It was clear the little crew had never done much beyond a little bobber&worm for panfish. Ahh, the joys of Salmon season, when everyone gets Salmon Fever. Even with a kids pole with a beetle-spin lure tied to it, being cast 15-20 feet at a time. 

I had to take a break and retreated to the truck for a bit. I picked up my phone to check the “Major/ Minor” periods for the day. I have never understood those and want to learn more about them. I can only sometimes use those anyway; today was just a brief chance to fish that I had to take with or without that info. But the good news was: a Major was starting the very minute I was looking at the phone!

And you can guess what happened next: the hyper kid with the Beetle-Spin had his rod bend majorly for 10 seconds or so.
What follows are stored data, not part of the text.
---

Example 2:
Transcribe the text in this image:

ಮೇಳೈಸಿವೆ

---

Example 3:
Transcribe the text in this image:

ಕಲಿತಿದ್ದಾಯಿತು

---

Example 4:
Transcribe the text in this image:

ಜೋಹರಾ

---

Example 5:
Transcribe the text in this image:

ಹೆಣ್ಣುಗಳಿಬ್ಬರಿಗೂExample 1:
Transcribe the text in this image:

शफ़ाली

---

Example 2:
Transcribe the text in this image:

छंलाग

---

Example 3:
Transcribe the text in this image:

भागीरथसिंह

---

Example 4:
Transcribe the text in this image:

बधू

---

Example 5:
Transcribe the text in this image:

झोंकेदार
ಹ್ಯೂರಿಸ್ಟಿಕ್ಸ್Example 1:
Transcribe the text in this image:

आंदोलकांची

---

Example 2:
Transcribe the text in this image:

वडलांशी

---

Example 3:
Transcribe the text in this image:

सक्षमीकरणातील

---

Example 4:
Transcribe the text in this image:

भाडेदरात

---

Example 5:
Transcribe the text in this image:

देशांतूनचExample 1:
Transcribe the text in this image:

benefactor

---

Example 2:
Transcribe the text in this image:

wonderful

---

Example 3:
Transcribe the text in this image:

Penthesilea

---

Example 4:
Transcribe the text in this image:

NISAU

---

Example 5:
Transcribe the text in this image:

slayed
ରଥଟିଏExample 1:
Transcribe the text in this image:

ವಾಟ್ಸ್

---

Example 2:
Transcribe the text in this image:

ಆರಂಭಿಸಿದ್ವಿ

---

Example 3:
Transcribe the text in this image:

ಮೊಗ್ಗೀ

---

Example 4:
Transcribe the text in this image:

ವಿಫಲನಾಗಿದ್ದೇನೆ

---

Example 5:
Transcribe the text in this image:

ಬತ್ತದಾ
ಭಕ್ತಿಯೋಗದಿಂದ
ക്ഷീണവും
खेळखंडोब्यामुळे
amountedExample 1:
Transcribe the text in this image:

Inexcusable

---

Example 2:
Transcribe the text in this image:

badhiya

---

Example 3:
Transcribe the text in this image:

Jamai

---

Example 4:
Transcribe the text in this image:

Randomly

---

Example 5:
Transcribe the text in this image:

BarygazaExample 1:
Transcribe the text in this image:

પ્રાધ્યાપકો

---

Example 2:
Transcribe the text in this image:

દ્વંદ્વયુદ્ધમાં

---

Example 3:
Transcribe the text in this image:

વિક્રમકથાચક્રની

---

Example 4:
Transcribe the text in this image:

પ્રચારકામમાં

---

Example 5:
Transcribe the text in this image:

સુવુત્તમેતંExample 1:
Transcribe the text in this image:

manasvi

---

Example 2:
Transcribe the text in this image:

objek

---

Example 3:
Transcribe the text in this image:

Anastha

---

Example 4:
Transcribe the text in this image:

Salmon!

Amazingly, this didn’t keep the little group out there. Gitchee Gumee came through, big time. This was probably the first day this fall with wind chills in the 40s and wind speeds were increasing dramatically. Even Gramps wasn’t dressed for that. Even better, a cloud deck was finally starting to cover that horrible clear blue sky. 
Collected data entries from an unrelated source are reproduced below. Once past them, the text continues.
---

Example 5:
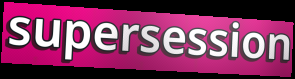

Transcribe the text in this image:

supersession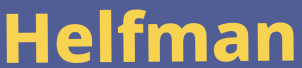
Helfman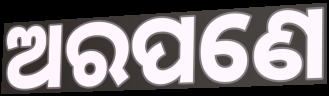
ଅରପଣେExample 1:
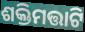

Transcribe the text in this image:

ଶକ୍ତିମତ୍ତାଟି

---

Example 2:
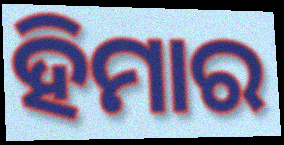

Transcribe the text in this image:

ହିମାର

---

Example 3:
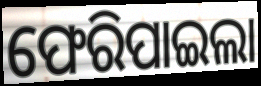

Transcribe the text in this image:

ଫେରିପାଇଲା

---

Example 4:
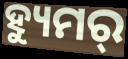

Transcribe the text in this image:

ହ୍ୟୁମର୍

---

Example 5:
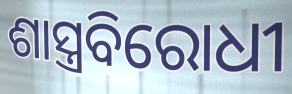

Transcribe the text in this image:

ଶାସ୍ତ୍ରବିରୋଧୀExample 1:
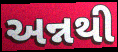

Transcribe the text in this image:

અન્નથી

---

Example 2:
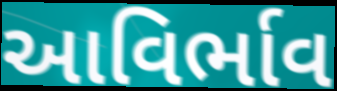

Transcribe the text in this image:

આવિર્ભાવ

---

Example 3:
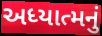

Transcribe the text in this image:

અધ્યાત્મનું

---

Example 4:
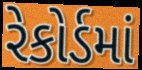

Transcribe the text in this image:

રેકોર્ડમાં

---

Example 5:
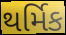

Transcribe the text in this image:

થર્મિકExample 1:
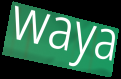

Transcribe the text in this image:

waya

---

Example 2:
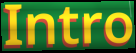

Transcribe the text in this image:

Intro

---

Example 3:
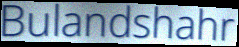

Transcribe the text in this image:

Bulandshahr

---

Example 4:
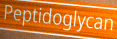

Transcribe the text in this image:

Peptidoglycan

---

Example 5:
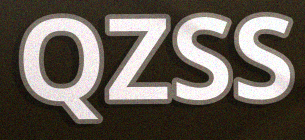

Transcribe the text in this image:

QZSS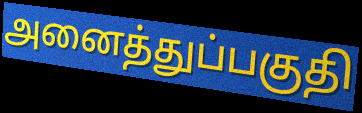
அனைத்துப்பகுதி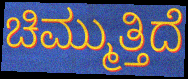
ಚಿಮ್ಮುತ್ತಿದೆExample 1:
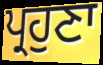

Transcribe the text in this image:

ਪ੍ਰਹੁਣਾ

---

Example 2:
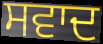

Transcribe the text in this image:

ਸਵਾਦ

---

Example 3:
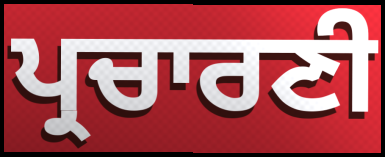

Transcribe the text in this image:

ਪ੍ਰਚਾਰਣੀ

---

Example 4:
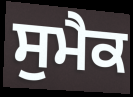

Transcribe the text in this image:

ਸੁਮੈਕ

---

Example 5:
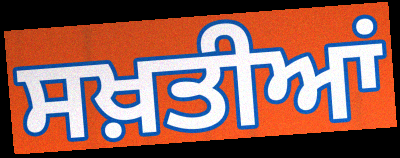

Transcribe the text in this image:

ਸਖ਼ਤੀਆਂ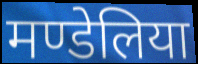
मण्डेलियाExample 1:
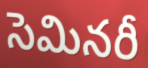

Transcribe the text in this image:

సెమినరీ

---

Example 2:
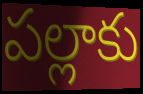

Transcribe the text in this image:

పల్లాకు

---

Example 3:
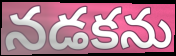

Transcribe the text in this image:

నడకను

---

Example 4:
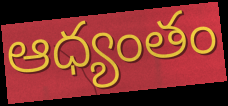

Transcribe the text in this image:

As the chaos bunch pulled out of the parking lot, I caught my first Coho of the year on the trusty 1 oz. orange Kastmaster that flew through the wind with the greatest of ease. I lost another one 15 minutes later. Alas, a Male, no bait yet, and no more time to fish as I had to turn back into a Troll for another week or so of work. 

But some Coho are in-shore at least. I do expect a good run this year, based on the WI DNR data from the fish ladder at the Brule - 2018 was a peak year. I have seen creeks fill up with these fish the week of Halloween, but then I have seen several White Halloweens as well. I think this year will be the former. Can’t wait to get back to ‘em


----------



## Gilb's Gills (Oct 6, 2015)

I was up for work this past week and had some time to fish local tribs. With the recent rains I figured there might be a fresh push, and I was more than happy to confirm that prediction! Landed a nice coho in the first few







minutes, then proceeded to hook 4 LRBs over 24”. Best brown fishing I’ve ever seen! Only landed a couple browns that first day, and one the next. Beautiful fall colored fish all released to battle another day.


----------



## hypox (Jan 23, 2000)

I'm finding far more steelhead that ho's


----------